In the Reception class, staff challenge children, particularly in their learning outdoors, demonstrating high expectations of their work. Staff provide activities that are practical and structured and which capture children's interests. There were examples of good-quality written work in the early years, with the most able children using capital letters and full stops.
• In key stage 1, pupils make good progress from their varied starting points. A greater proportion of pupils are achieving the pass mark in the phonics screening check. Progress in mathematics across key stage 1 is strong for all ability groups.
Pupils have opportunities to explain what they think and staff quickly identify and address errors and misconceptions. Staff monitor the progress of pupils carefully. They then use the information they gather to focus their teaching on the best way to meet individual pupils' needs.
As a result, progress across a wide range of subjects is good. ? Leaders are also working hard to accelerate the progress made by disadvantaged pupils in key stage 1. A good range of social, emotional and academic support is in place.
You monitor the progress and achievements of disadvantaged pupils. You ensure that all pupils receive support to meet their needs and review this frequently, adapting it if needed. Evidence from pupils' books and from assessment information shows that current pupils' progress in this group is strong across key stage 1.
• Attendance is a high priority for the school and you have systems in place for monitoring attendance and for tracking those pupils that are not attending school regularly. Evidence provided demonstrates how you and members of the governing body act to improve attendance.
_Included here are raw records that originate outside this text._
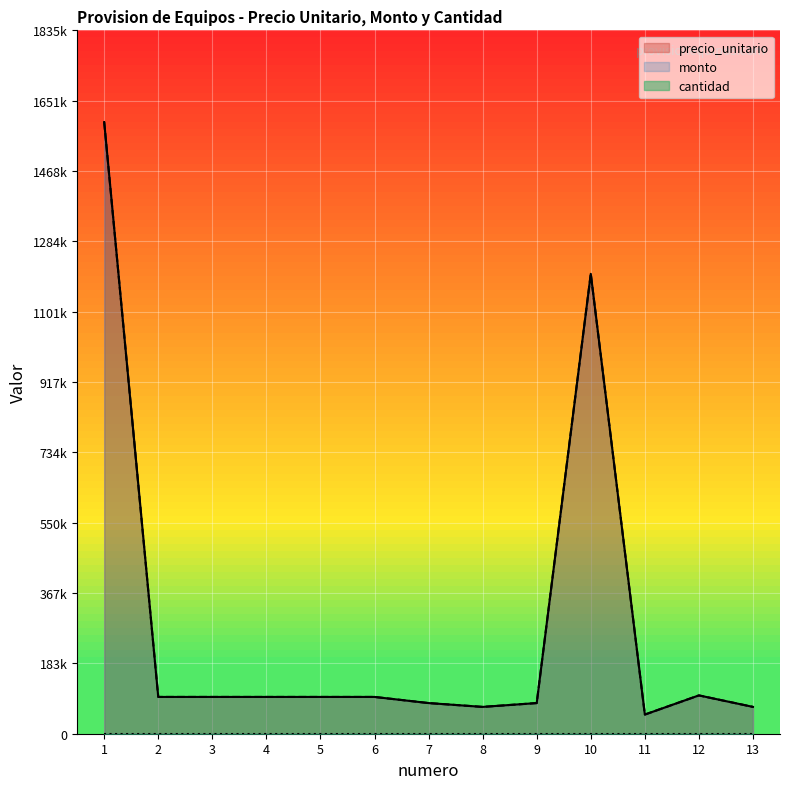

Is it true that monto equals 96000 at 5?

True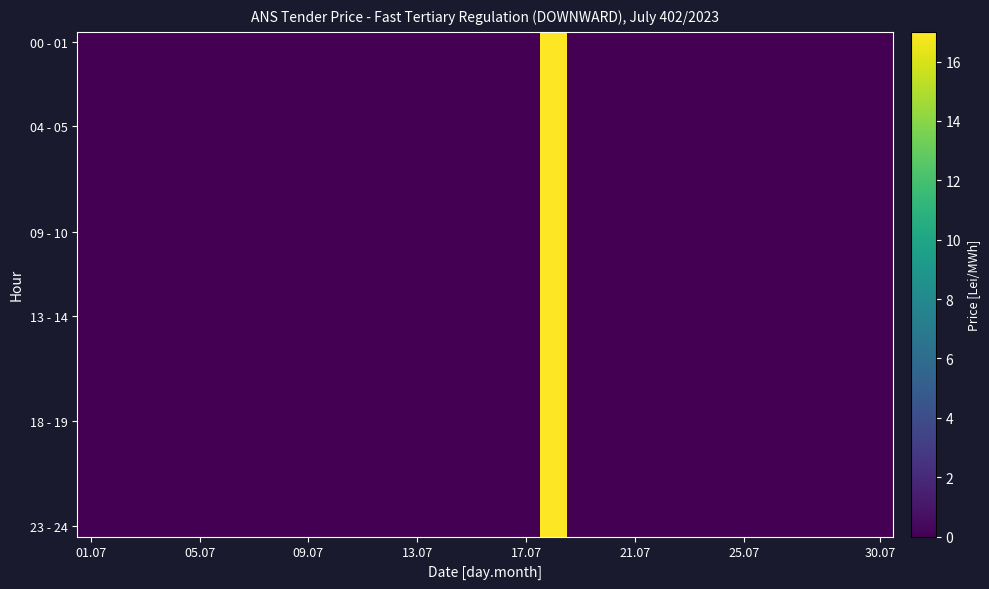

Which series has the widest spread of values?

00 - 01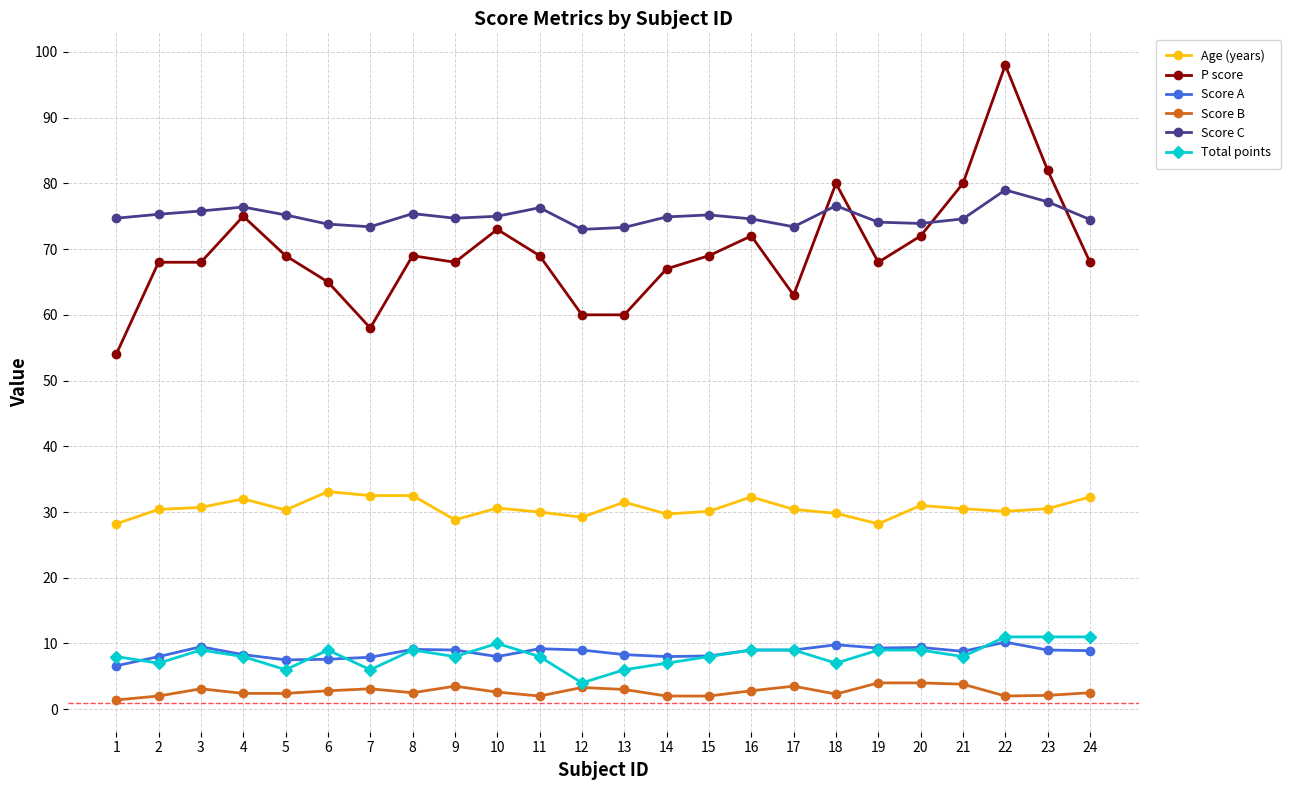

Which series has the largest range (max minus min)?

P score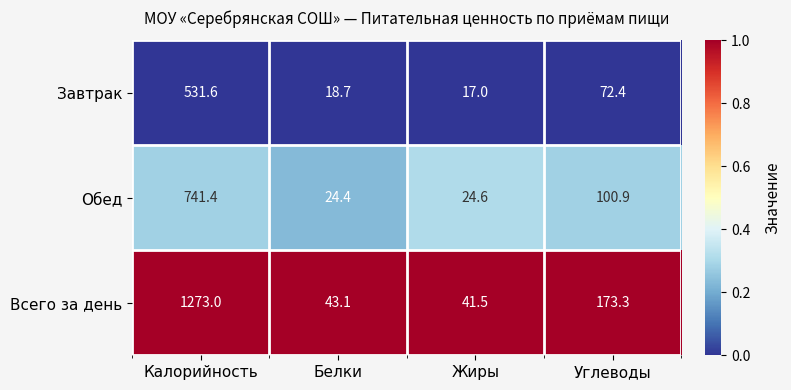

Which category has the highest value across all series?

Калорийность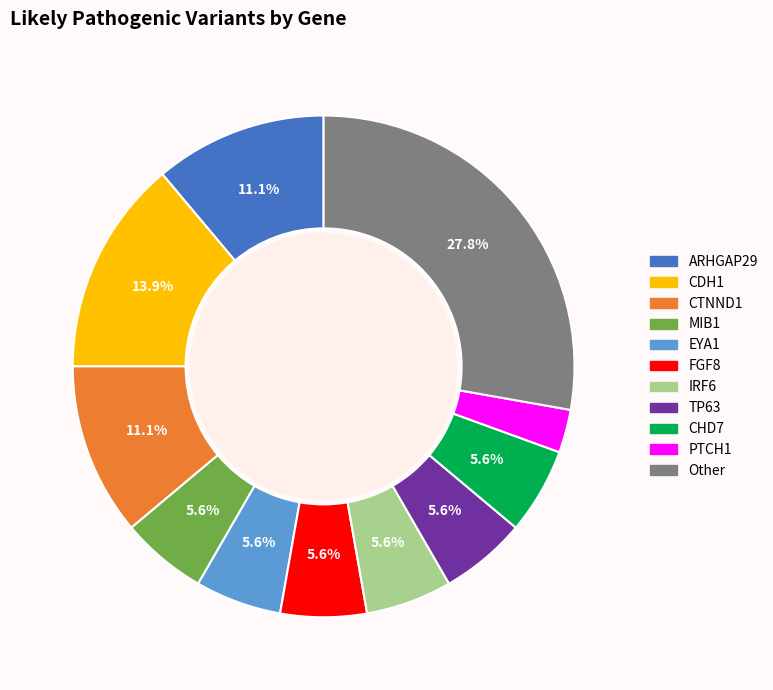

Which has a higher value, CTNND1 or CDH1?

CDH1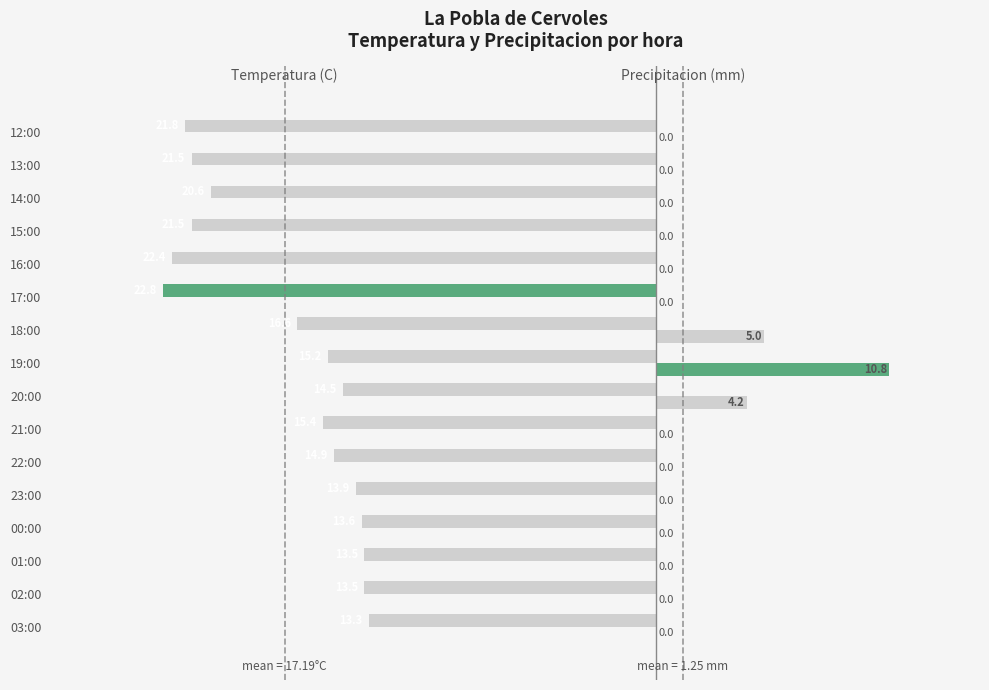

Count the number of data series in this chart.

2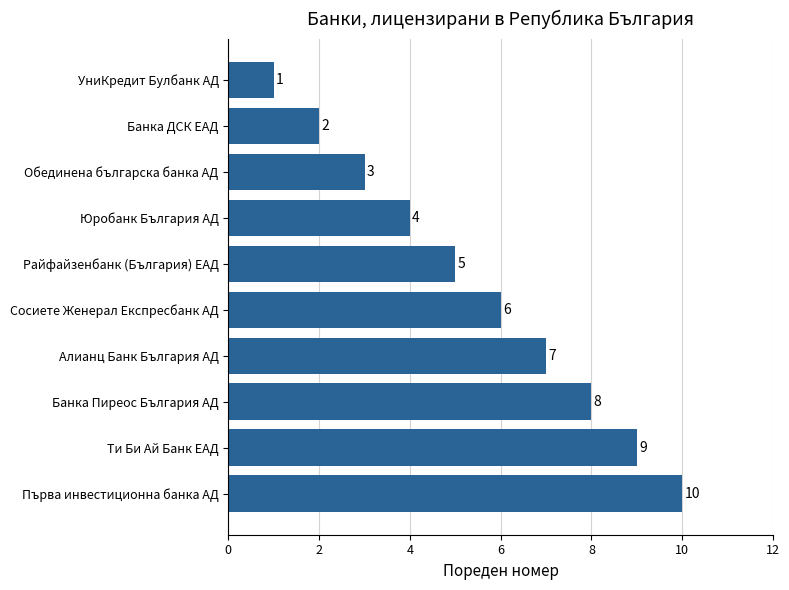

At which label is the value closest to 5?

Райфайзенбанк (България) ЕАД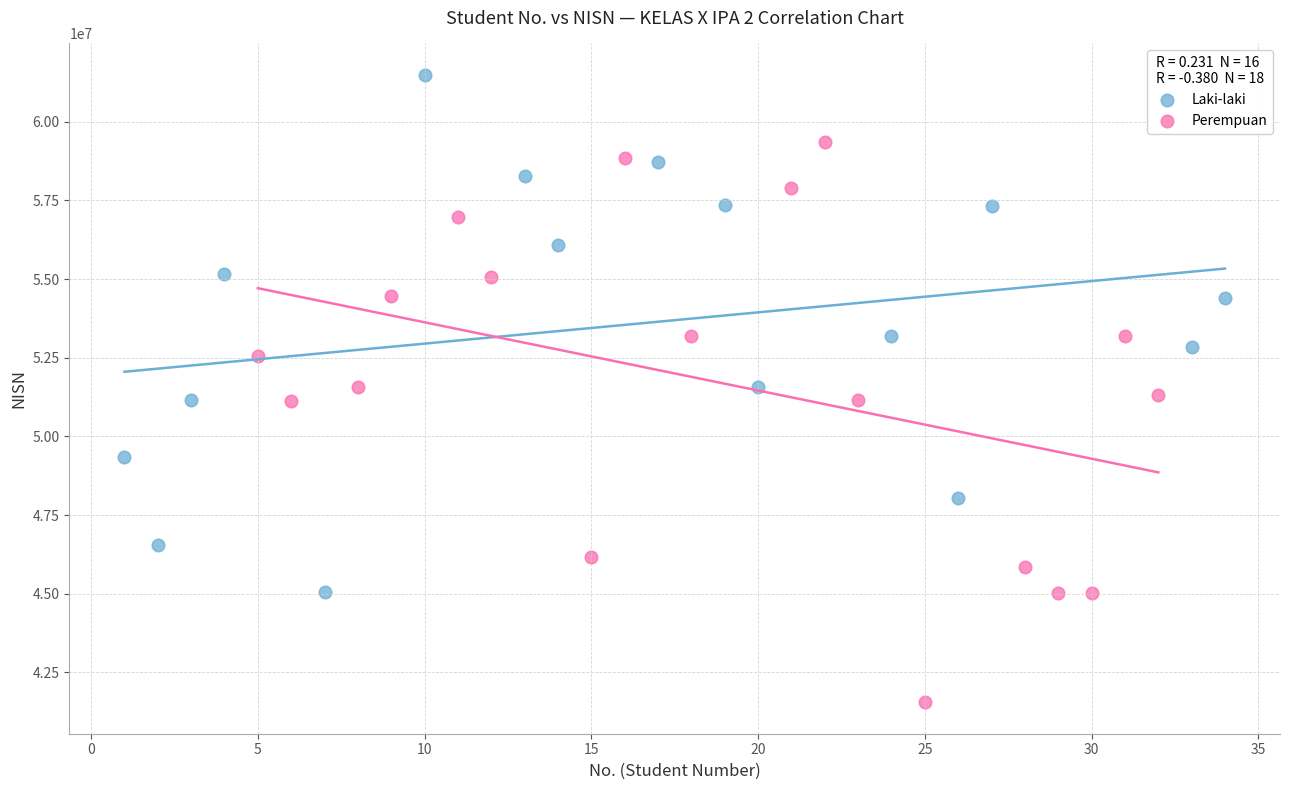

Which series has the largest Y range (max minus min)?

Perempuan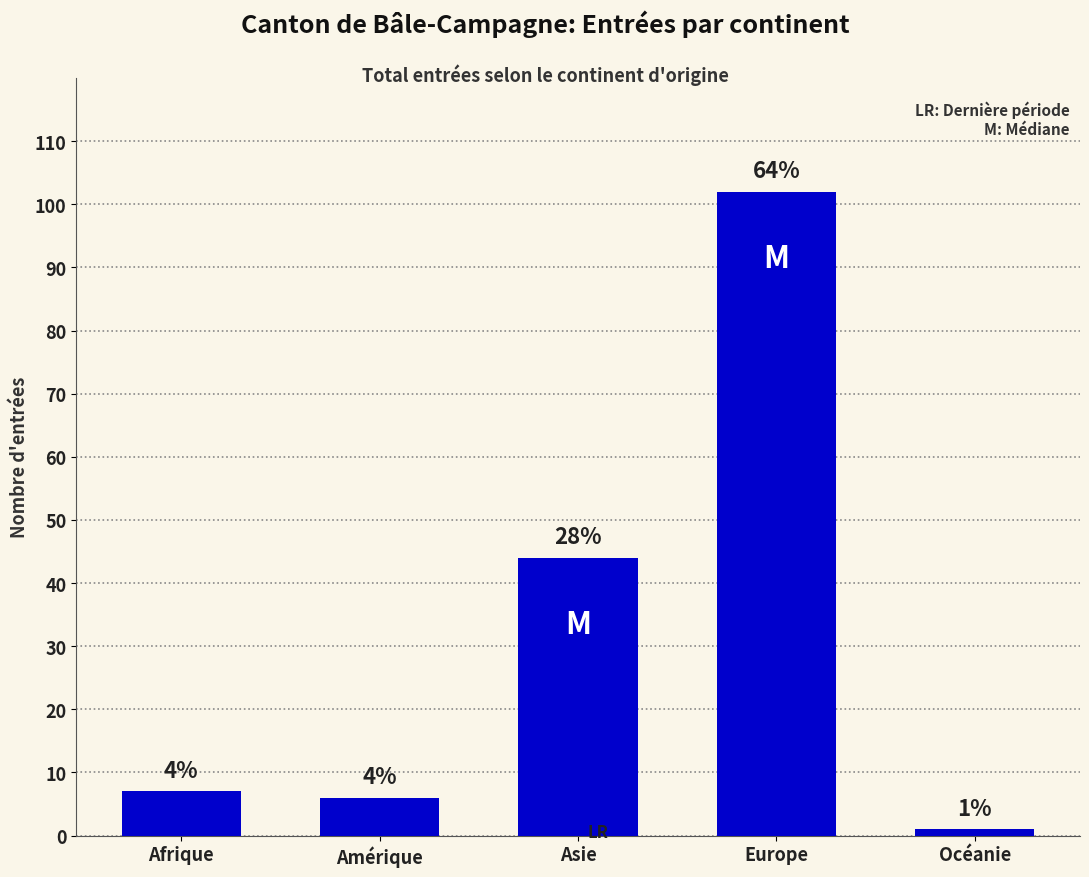

What is the change in value from Afrique to Océanie?

-6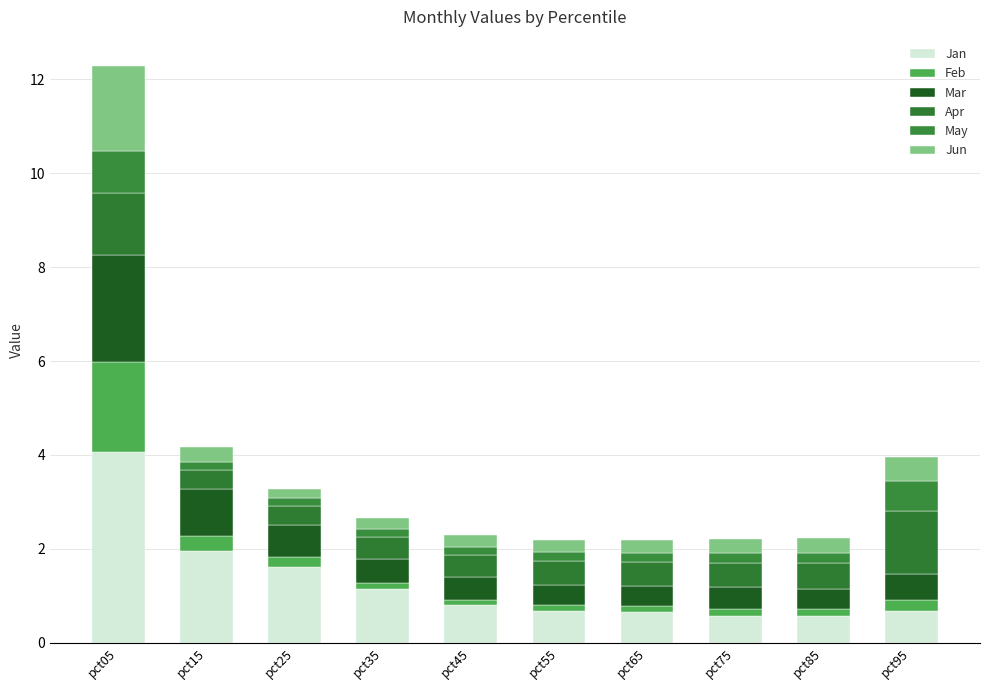

Rank the series at pct35 from lowest to highest value.

Feb, May, Jun, Apr, Mar, Jan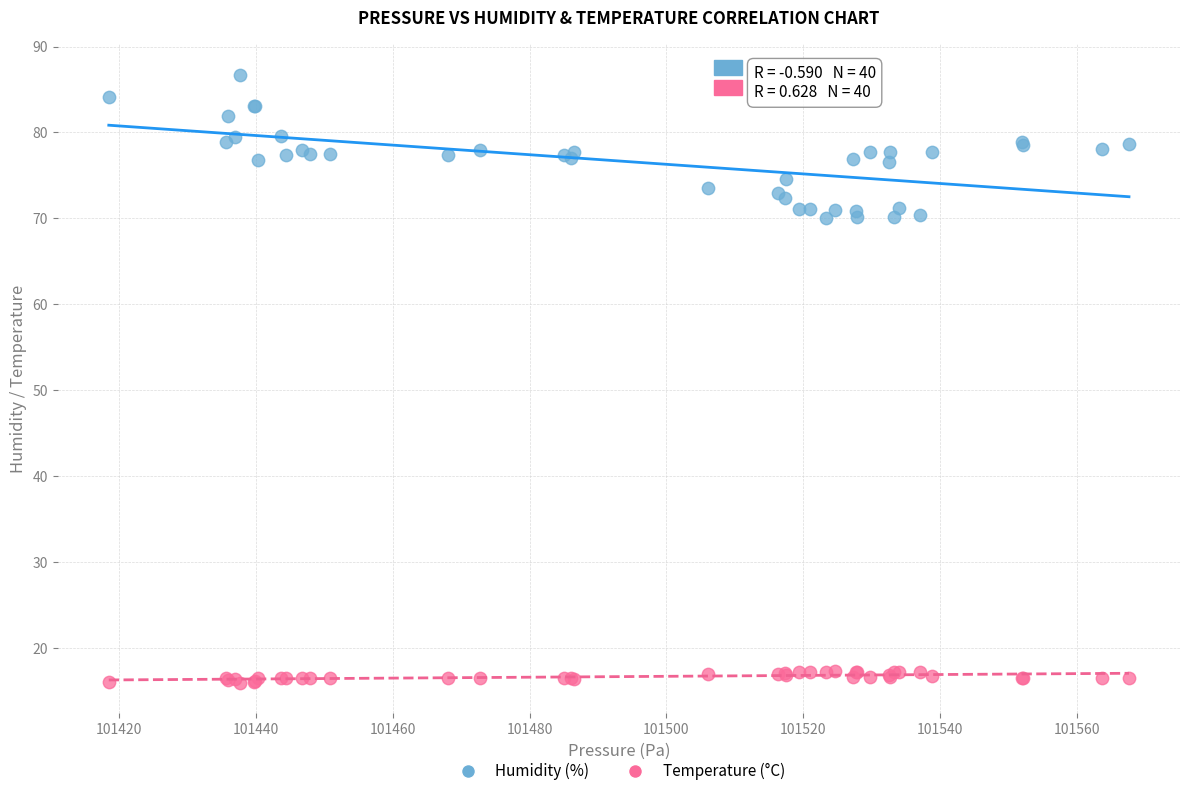

Which series reaches the maximum Y coordinate?

Humidity (%)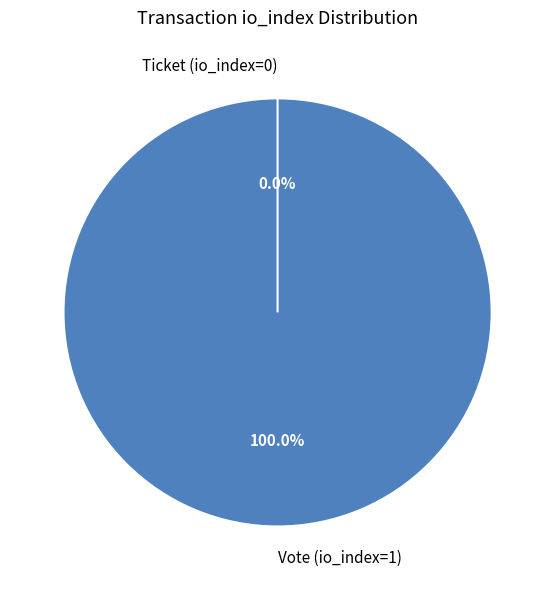

Is it true that Vote (io_index=1) is 88% of the pie?

False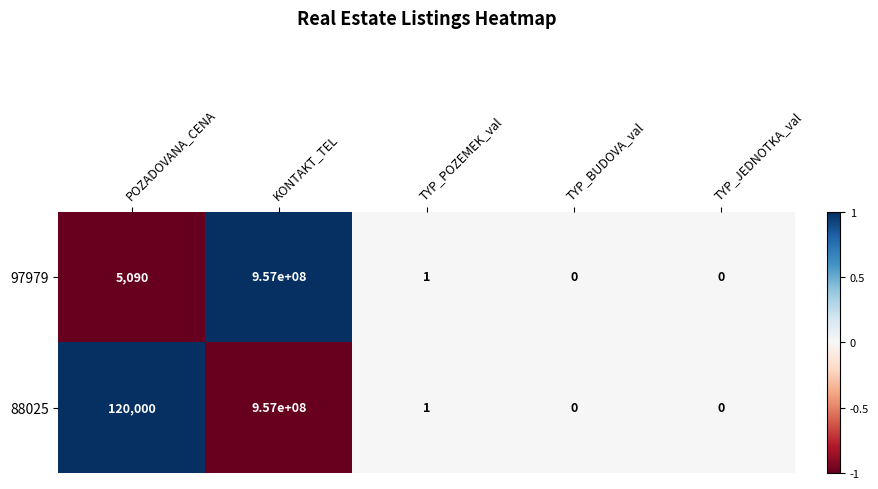

What is the approximate value of 97979 at KONTAKT_TEL?

957000000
You follow up in detail those pupils who are late or persistently absent.
You reward pupils for regular attendance and also hold parents to account where a pupil's attendance is low. Despite this, absence is currently above the national average, as is persistent absence. Next steps for the school Leaders and those responsible for governance should ensure that: ? the proportion of pupils absent and persistently absent from school continues to decrease ? they embed the changes made to the teaching of writing so that a greater proportion of pupils achieve the higher standards at key stage 2.
I am copying this letter to the chair of the governing body, the regional schools commissioner and the director of children's services for Stockport. This letter will be published on the Ofsted website. Yours sincerely Simon Hunter Her Majesty's Inspector Information about the inspection During the inspection, I spoke with pupils, both formally and informally, about their work and school life.
I held meetings with you and I also spoke with senior staff to discuss improvements in their areas of responsibility. Alongside you, I looked at learning in pupils' books. I also spoke to the local authority adviser.
I reviewed documentation, which included your evaluation of the school's strengths and areas for improvement and the school development plan. I spoke with parents at the start of the school day and considered 40 responses to Ofsted's online survey, Parent View. I also considered 63 responses to the school's own pupil questionnaire and 29 responses to the school's staff questionnaire.
I visited classes, together with you, to observe pupils' learning. I met with one governor to discuss aspects of school leadership and management. I reviewed a range of documentation about safeguarding, including the school's record of checks undertaken on newly appointed staff.